[Records from a data collection]
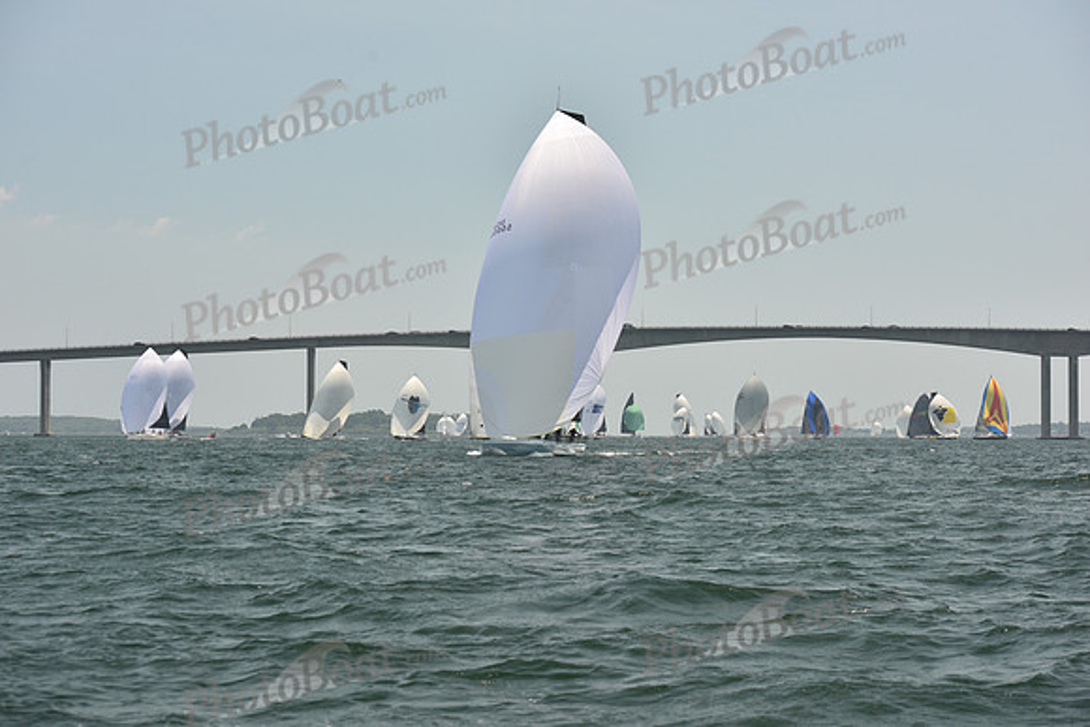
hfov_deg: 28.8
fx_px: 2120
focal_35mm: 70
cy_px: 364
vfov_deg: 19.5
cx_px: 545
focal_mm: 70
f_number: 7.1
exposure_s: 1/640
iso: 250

* Work request
Copy every entry exactly, leaving out the pictures.

* Exercise answer
hfov_deg: 28.8
fx_px: 2120
focal_35mm: 70
cy_px: 364
vfov_deg: 19.5
cx_px: 545
focal_mm: 70
f_number: 7.1
exposure_s: 1/640
iso: 250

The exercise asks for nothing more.